Args: name: Name for the data premise. data_node: Reference to the DataNode used in the validation. column: Column to be read by the premise. operator: The logical operator (<,<=,=,=>,!=,<>). value: Value for the second term of the operation. Attributes: name: Name for the data premise. data_node: Reference to the DataNode used in the validation. type: Type indicator of the premise. It is always "SQL". column: Column to be read by the premise. operator: The logical operator (<,<=,=,=>,!=,<>). value: Value for the second term of the operation. Raises: WrongTypeReference: If the "operator" argument is not a supported character ["<","<=","=", "=>","!=","<>"]
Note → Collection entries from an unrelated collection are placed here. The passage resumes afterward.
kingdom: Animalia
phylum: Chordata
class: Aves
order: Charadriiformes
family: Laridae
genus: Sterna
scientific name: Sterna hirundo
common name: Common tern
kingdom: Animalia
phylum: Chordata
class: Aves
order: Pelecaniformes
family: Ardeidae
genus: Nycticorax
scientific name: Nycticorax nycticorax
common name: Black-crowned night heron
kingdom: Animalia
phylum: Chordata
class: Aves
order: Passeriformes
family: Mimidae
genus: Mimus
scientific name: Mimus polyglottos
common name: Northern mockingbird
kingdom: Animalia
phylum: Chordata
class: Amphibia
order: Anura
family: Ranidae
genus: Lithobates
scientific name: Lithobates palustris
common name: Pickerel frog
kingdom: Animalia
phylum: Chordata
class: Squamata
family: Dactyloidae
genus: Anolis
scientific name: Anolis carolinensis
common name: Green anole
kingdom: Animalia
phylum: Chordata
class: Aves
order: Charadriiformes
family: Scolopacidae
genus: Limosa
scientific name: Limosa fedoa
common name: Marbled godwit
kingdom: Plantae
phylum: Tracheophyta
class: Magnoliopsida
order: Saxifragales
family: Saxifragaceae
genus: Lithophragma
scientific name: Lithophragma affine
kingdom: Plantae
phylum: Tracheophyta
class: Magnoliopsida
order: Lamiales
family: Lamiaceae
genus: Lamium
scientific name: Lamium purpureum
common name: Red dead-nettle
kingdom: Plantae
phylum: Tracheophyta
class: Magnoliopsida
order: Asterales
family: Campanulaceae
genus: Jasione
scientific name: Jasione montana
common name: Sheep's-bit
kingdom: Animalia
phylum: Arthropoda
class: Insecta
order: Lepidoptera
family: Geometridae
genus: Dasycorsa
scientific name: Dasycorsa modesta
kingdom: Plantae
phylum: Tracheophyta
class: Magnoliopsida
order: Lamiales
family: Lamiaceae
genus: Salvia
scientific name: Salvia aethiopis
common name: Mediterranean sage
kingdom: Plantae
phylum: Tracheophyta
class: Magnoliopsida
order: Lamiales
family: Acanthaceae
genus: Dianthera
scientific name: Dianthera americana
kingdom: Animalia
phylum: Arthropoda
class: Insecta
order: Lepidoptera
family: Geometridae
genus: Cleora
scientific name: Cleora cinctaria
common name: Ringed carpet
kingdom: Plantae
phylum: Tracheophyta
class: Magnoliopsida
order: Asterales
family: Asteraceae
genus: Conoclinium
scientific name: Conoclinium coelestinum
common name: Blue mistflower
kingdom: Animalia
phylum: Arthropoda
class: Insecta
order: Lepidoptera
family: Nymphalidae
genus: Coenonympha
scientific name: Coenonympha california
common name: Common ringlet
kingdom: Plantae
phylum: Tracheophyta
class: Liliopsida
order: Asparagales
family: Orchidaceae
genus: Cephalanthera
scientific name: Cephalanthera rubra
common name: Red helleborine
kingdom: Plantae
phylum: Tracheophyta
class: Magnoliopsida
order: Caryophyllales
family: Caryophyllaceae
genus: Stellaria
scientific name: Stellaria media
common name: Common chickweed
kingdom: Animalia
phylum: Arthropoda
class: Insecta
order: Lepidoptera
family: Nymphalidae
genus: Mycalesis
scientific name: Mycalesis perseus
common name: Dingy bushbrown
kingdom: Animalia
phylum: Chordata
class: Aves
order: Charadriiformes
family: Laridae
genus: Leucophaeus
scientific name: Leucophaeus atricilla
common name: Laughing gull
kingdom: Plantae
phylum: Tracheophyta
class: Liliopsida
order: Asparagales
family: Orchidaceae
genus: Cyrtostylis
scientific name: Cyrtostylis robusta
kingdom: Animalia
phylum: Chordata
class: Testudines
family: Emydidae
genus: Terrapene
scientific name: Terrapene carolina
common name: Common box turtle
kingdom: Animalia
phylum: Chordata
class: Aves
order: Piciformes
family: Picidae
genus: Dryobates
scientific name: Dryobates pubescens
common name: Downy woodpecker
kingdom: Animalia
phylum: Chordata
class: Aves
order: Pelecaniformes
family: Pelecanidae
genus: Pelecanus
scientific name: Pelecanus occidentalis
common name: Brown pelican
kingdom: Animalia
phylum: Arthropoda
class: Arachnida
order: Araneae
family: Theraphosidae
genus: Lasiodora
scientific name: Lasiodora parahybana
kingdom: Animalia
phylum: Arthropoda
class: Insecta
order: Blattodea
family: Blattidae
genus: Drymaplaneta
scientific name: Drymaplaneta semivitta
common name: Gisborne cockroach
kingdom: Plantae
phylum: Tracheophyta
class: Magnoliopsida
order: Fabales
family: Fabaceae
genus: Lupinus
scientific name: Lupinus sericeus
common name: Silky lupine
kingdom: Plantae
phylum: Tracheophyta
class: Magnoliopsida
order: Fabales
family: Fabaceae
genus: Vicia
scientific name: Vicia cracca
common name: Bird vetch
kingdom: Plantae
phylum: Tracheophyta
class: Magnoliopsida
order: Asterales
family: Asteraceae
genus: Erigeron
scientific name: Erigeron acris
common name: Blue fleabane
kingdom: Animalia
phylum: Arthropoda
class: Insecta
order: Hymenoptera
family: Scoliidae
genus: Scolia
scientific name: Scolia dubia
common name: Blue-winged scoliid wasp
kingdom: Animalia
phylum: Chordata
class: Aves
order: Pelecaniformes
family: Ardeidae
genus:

#   DataPremiseSQLCheckLogicalComparisonWithValue( name: str, data_node: pipeline_penguin.core.data_node.data_node.DataNode, column: str, operator: str, value: str )
View Source
    def __init__(
        self,
        name: str,
        data_node: DataNode,
        column: str,
        operator: str,
        value: str,
    ):
        supported_operators = [
            "<",
            "<=",
            "=",
            "=>",
            "!=",
            "<>",
        ]
        if operator not in supported_operators:
            raise WrongTypeReference(
                f"Operator not supported, supported operators: {supported_operators}"
            )

        self.query_template = "SELECT {column} result FROM `{project}.{dataset}.{table}` WHERE {column} {operator} {value}"
        self.operator = operator
        self.value = value
        super().__init__(name, data_node, column)
#   def query_args(self):
View Source
    def query_args(self):
        """Method for returning the arguments to be passed on the query template of this
        validation.

        Returns:
            A `dictionary` with the query parameters.
        """
        return {
            "project": self.data_node.project_id,
            "dataset": self.data_node.dataset_id,
            "table": self.data_node.table_id,
            "column": self.column,
            "operator": self.operator,
            "value": self.value,
        }

Method for returning the arguments to be passed on the query template of this validation.

Returns: A dictionary with the query parameters.

View Source
    def validate(self) -> PremiseOutput:
        """Method for executing the validation over the DataNode.

        Returns:
            PremiseOutput: Object storeing the results for this validation.
        """

        query = self.query_template.format(**self.query_args())
        connector = self.data_node.get_connector(self.type)
        data_frame = connector.run(query)

        failed_count = len(data_frame["result"])
        passed = failed_count == 0

        output = PremiseOutput(
            self, self.data_node, self.column, passed, failed_count, data_frame
        )
        return output

Method for executing the validation over the DataNode.

Returns: PremiseOutput: Object storeing the results for this validation.